Sukiyaki Western Django

Director: Takeshi Miike

A lone cowboy wanders into the desolate dusty town upon a horse and witnesses two armed camps of men at war with one another. He offers his services to the highest bidder and one of the men shouts out to him “Don’t plan on doing a Yojimbo here”, but in fact that is exactly what happens as this film follows in those footsteps though to be more precise it follows in the tracks of Sergio Leone’s A Fistful of Dollars which was of course based on Yojimbo. Thinking about the cross-cultural influences of this film could give you whiplash. In this part sly parody, part affectionate homage to the Spaghetti Western of Italy, director Takeshi Miike takes the basic elements of many of those films and piles on his own unique style and bizarre vision as only Miike can. With its familiar plot set in place it allows Miike to give full vent to his creative urges and he does so in a very playful manner - occasionally drenching the screen in gaudy surrealistic colors and putting together various stunning set pieces that will have you often chuckling at his warped imagination and the absurdity of what passes before your eyes.
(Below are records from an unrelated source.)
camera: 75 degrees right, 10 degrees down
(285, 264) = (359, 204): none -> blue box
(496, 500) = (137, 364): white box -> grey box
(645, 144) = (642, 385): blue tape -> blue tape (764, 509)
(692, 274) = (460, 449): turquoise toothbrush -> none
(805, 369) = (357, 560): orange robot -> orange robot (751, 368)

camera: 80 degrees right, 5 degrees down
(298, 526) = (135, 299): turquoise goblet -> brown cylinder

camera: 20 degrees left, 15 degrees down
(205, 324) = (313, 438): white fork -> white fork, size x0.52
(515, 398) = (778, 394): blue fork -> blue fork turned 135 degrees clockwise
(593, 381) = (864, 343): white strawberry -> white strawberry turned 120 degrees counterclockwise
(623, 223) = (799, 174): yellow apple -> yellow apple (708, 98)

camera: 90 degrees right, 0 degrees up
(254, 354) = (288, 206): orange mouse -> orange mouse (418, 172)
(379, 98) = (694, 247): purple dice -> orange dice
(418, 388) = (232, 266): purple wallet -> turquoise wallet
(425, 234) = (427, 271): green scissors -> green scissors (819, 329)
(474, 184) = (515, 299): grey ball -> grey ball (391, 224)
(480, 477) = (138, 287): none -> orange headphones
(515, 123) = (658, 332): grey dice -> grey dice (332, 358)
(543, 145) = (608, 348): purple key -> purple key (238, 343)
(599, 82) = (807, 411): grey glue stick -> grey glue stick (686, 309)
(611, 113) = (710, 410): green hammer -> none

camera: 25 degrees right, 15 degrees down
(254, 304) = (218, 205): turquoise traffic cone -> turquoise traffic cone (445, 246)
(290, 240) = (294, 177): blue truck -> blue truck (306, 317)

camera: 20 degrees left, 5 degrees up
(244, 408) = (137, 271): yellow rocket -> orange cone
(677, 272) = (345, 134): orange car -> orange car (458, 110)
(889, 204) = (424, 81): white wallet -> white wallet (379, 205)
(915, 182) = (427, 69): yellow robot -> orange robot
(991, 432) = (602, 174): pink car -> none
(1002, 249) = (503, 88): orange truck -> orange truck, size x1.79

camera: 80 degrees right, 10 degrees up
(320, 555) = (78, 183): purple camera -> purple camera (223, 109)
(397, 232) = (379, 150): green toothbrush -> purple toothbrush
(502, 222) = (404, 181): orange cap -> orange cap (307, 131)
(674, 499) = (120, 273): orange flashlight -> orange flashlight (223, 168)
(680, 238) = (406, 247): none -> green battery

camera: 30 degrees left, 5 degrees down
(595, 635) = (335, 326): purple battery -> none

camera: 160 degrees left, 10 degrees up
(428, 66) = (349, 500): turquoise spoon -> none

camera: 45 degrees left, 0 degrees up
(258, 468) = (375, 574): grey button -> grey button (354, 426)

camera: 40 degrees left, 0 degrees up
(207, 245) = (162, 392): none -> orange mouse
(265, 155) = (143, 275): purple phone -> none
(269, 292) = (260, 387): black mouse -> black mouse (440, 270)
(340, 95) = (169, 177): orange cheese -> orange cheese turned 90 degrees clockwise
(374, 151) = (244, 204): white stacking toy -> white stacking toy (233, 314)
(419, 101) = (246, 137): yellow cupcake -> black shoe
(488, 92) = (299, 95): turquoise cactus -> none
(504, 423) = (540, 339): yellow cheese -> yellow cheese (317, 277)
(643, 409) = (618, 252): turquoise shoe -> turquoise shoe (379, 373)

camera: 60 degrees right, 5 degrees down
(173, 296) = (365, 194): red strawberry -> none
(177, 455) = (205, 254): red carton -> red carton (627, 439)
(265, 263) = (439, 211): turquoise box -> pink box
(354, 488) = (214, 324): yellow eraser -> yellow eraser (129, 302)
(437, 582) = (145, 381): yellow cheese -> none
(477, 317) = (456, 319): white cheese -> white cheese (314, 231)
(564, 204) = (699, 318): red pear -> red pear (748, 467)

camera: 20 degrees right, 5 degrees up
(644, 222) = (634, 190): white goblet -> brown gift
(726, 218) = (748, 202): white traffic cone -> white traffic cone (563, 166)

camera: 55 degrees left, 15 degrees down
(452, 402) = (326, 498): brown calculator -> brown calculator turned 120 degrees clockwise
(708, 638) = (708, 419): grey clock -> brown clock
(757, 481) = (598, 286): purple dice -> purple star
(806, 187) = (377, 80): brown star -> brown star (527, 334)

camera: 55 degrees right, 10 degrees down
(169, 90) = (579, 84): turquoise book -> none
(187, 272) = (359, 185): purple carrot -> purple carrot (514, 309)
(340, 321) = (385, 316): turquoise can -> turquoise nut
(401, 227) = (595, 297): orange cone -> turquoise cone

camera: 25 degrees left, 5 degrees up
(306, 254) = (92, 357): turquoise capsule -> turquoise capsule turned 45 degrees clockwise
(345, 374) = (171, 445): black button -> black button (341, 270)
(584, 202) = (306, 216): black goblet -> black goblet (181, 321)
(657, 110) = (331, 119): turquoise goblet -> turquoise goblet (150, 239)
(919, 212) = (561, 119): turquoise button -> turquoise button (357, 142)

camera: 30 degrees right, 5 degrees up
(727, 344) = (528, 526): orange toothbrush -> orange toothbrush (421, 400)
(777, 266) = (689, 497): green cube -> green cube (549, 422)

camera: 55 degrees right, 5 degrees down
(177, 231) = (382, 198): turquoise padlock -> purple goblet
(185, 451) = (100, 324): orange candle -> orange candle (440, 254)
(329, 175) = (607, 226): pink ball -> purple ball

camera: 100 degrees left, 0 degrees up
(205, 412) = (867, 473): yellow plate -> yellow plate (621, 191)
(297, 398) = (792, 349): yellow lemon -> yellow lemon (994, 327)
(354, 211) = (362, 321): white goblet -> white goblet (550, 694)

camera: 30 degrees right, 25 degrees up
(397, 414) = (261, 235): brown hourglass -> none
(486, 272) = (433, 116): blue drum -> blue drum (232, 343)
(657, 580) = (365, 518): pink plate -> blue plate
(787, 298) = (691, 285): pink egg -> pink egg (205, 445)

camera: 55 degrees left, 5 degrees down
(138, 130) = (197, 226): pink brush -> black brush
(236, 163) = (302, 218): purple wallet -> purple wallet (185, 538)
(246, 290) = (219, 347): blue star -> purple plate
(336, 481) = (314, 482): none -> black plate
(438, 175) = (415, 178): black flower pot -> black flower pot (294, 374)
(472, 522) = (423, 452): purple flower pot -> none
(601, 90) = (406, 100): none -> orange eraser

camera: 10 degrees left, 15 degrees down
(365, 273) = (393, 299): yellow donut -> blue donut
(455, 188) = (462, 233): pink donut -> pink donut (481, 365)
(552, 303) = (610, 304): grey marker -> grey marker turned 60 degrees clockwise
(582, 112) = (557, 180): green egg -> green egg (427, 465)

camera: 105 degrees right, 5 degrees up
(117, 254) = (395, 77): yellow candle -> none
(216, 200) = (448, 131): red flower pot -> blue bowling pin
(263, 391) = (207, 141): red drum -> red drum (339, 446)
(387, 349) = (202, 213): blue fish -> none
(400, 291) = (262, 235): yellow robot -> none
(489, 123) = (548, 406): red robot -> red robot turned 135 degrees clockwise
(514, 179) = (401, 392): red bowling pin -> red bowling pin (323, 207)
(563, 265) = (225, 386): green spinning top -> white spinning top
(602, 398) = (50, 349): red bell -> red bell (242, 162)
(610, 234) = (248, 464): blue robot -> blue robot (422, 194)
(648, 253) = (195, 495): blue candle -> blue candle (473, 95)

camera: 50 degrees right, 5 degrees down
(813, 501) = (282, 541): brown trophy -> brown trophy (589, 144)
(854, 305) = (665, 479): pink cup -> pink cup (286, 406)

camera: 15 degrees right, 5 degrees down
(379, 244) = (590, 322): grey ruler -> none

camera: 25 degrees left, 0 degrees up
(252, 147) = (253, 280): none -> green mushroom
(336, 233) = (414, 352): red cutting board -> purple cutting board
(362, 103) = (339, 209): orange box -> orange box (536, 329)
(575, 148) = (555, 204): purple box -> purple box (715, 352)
It only takes a minute before you have passed through the world of Leone to that of Miike when one man is shot through the stomach and a hole the size of grapefruit results and with him still standing upright trying to figure exactly what happened various of his cohorts take turns looking through the gaping hole to the other side. Other influences run through the film as well and I couldn’t help wonder how much Quentin Tarentino who appears in cameos at the beginning and near the end contributed to this film – the terse pithy dialogue certainly sounded like it had his fingerprints all over it and some of his Kill Bill style seems evident such as the final duel in the suddenly snowy landscape – but then was that Kill Bill or Lady Snowblood that Miike was referencing?

This film is clearly a case of overwhelming style over substance and for some I expect it may just not click as the constant bag of flourishes may get tiresome and some emotional undertones may be wanting (a few people at Pusan told me they hated the film), but you have to give Miike credit for continuously trying something new and different and rarely feeling stale. The film received much of its advance hype because Miike has the Japanese actors speaking in English and I have read of people who found it cumbersome to listen to – but perhaps because I spend so much of my time overseas these days it truthfully didn’t bother me in the least bit and after only a few minutes I stopped reading the English subs and had no problem understanding them and actually found their readings very well done. I won’t go into the plot because if you haven’t seen either Yojimbo or A Fistful of Dollars I recommend you do so immediately.